* _Text passage_

Scouts versus Doctors
Troubleshooting
We should think of a troubleshooter as a scout (see Table 1) who goes into the field to identify and assess process machines exhibiting unwanted symptoms. The troubleshooter must possess the necessary knowledge, skills, and motivation to determine whether the machine is operating safely or not.
If not, the troubleshooter must then survey the overall installation and operating conditions to determine if the observed issues can be resolved by making process changes or adjusting the machine. If his attempts fail to correct the issue, the troubleshooter will recommend scheduling a machine repair.
Performing Failure Analyses
In contrast, we should think of a failure analyst as a doctor (see Table 1) who determines what led to the failure and if a similar failure can be prevented in the future. The failure analyst’s job begins once the process machine is removed and taken to the shop. Upon disassembly, the failure analyst begins looking for clues that will explain why the failure occurred.
The first layer of inspection is usually conducted by a mechanic, who determines which components failed and documents the type of damage they sustained. He may also employ the 5 Whys method to understand the chain of events leading to the failure.
Although the mechanic’s primary goal is to repair the machine, he may be asked to determine the reason for failure, depending on the economic losses sustained due to the failure. If it is evident that the machine has reached its normal end of life, then he will proceed with the repair and document his findings.
Failure analysis doesn’t fix the machine – it prevents the next failure.
However, if it is evident by inspection the machine failed prematurely, then the mechanic and/or machinery specialist should perform a more detailed root cause analysis to understand and document the failure.
For more complex failures, the mechanic and machinery specialist should collaborate to determine if a latent root cause is involved in the failure. Hopefully, he will uncover the root cause of the failure and eliminate it to ensure a long operating lifetime.
Table 1 provides a comparison of troubleshooters and failure analysts. Notice the difference in skill levels, training, and tools.

Table 1: Comparison of a Troubleshooter versus a Failure Analyst
I recommend that sites with critical machinery teach field personnel basic machinery inspections and troubleshooting methods. Since operators tend to make up the lion’s share of the staff working in petrochemical sites, it makes sense to develop them into “field scouts.”
They are always in the field, understand machine functions, and recognize normal operation. Having an army of trained operators in the field will help keep machinery out of harm’s way and avoid unnecessary repairs.
Rudimentary troubleshooting by operators should be the first step in a series of analysis steps to identify and correct an abnormal situation in the field before permanent machine damage occurs (Figure 1). By acting quickly, the underlying problem can be identified and corrected, allowing the machine to return to normal operation promptly.
How Troubleshooting and Failure Analysis Work Together
Periodic field inspections are crucial for ensuring the reliable operation of machinery. The decision tree in Figure 1 illustrates how informed machine decisions usually begin with some sort of troubleshooting or assessment effort. Field personnel can be considered “field scouts” who inspect machinery and determine if repairs are required.
In contrast, machinery professionals can be considered “doctors” who oversee repairs to determine the cause of the failure and whether it could have been prevented. These two functions work in tandem to avoid unnecessary repairs and enhance machinery reliability.

* _Apply what you read_
(A) According to the passage on troubleshooters and failure analysts, when does a failure analyst's job begin?
(B) Return the part of the passage on troubleshooters and failure analysts from "If not, the" to "the failure occurred.", word for word.
The entries are separate material and stand apart from the passage on troubleshooters and failure analysts.

* _Supplied data_
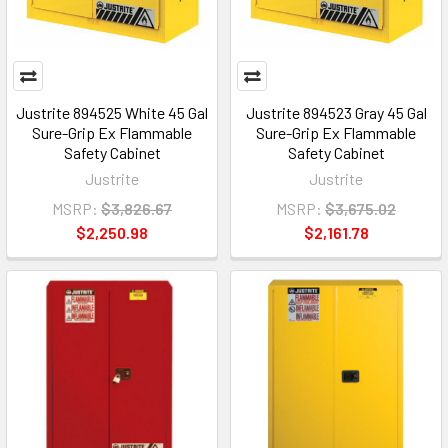
Justrite 894525 White 45 Gal
Justrite 894523 Gray 45 Gal
Sure-Grip Ex Flammable
Sure-Grip Ex Flammable
Safety Cabinet
Safety Cabinet
Justrite
Justrite
MSRP:
$3,826.67
MSRP:
$3,675.02
$2,250.98
$2,161.78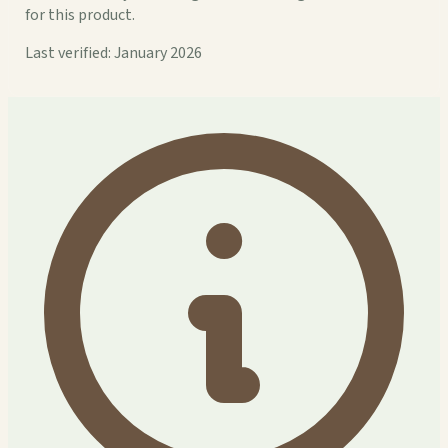
for this product.
Last verified: January 2026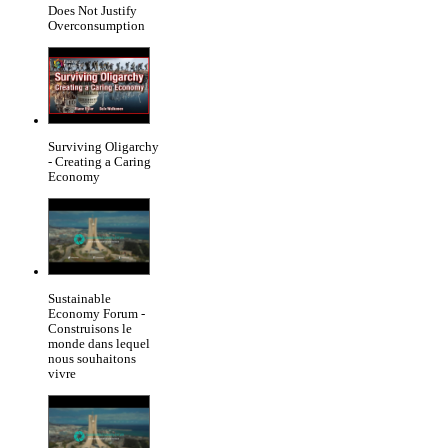
Does Not Justify
Overconsumption
Surviving Oligarchy
- Creating a Caring
Economy
Sustainable
Economy Forum -
Construisons le
monde dans lequel
nous souhaitons
vivre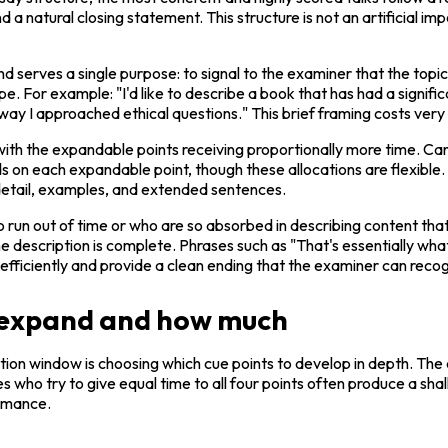
 natural closing statement. This structure is not an artificial impos
and serves a single purpose: to signal to the examiner that the topi
 For example: "I'd like to describe a book that has had a significan
y I approached ethical questions." This brief framing costs very li
with the expandable points receiving proportionally more time. Ca
on each expandable point, though these allocations are flexible. Th
 detail, examples, and extended sentences.
run out of time or who are so absorbed in describing content that 
e description is complete. Phrases such as "That's essentially what 
efficiently and provide a clean ending that the examiner can recogn
o expand and how much
on window is choosing which cue points to develop in depth. The cue
who try to give equal time to all four points often produce a shallo
rmance.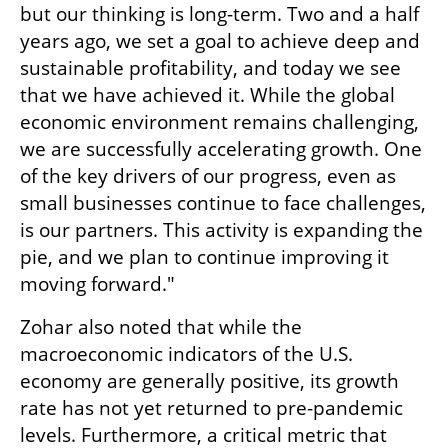
but our thinking is long-term. Two and a half 
years ago, we set a goal to achieve deep and 
sustainable profitability, and today we see 
that we have achieved it. While the global 
economic environment remains challenging, 
we are successfully accelerating growth. One 
of the key drivers of our progress, even as 
small businesses continue to face challenges, 
is our partners. This activity is expanding the 
pie, and we plan to continue improving it 
moving forward."
Zohar also noted that while the 
macroeconomic indicators of the U.S. 
economy are generally positive, its growth 
rate has not yet returned to pre-pandemic 
levels. Furthermore, a critical metric that 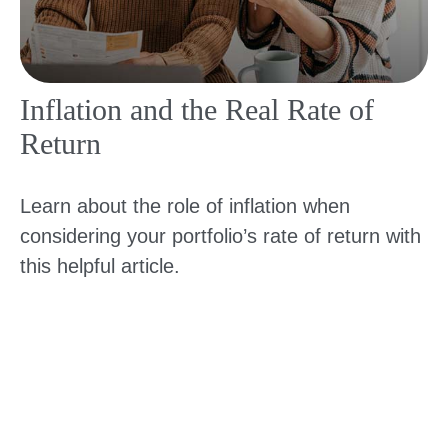
Inflation and the Real Rate of
Return
Learn about the role of inflation when
considering your portfolio’s rate of return with
this helpful article.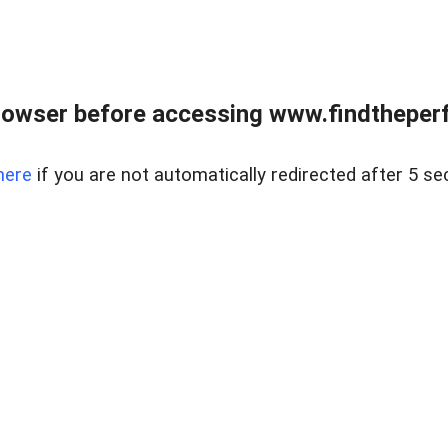
rowser before accessing www.findtheperf
here
if you are not automatically redirected after 5 se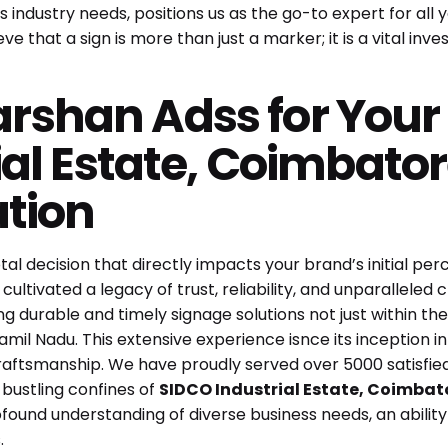
 industry needs, positions us as the go-to expert for all 
e that a sign is more than just a marker; it is a vital inves
shan Adss for Your
ial Estate, Coimbator
ation
al decision that directly impacts your brand’s initial per
 cultivated a legacy of trust, reliability, and unparallel
ng durable and timely signage solutions not just within the
Tamil Nadu. This extensive experience isnce its inception i
d craftsmanship. We have proudly served over 5000 satisfie
 bustling confines of
SIDCO Industrial Estate, Coimbat
ofound understanding of diverse business needs, an abilit
.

* _Solutions by task_
(A) It begins once the process machine is removed and taken to the shop.

(B)
If not, the troubleshooter must then survey the overall installation and operating conditions to determine if the observed issues can be resolved by making process changes or adjusting the machine. If his attempts fail to correct the issue, the troubleshooter will recommend scheduling a machine repair.
Performing Failure Analyses
In contrast, we should think of a failure analyst as a doctor (see Table 1) who determines what led to the failure and if a similar failure can be prevented in the future. The failure analyst’s job begins once the process machine is removed and taken to the shop. Upon disassembly, the failure analyst begins looking for clues that will explain why the failure occurred.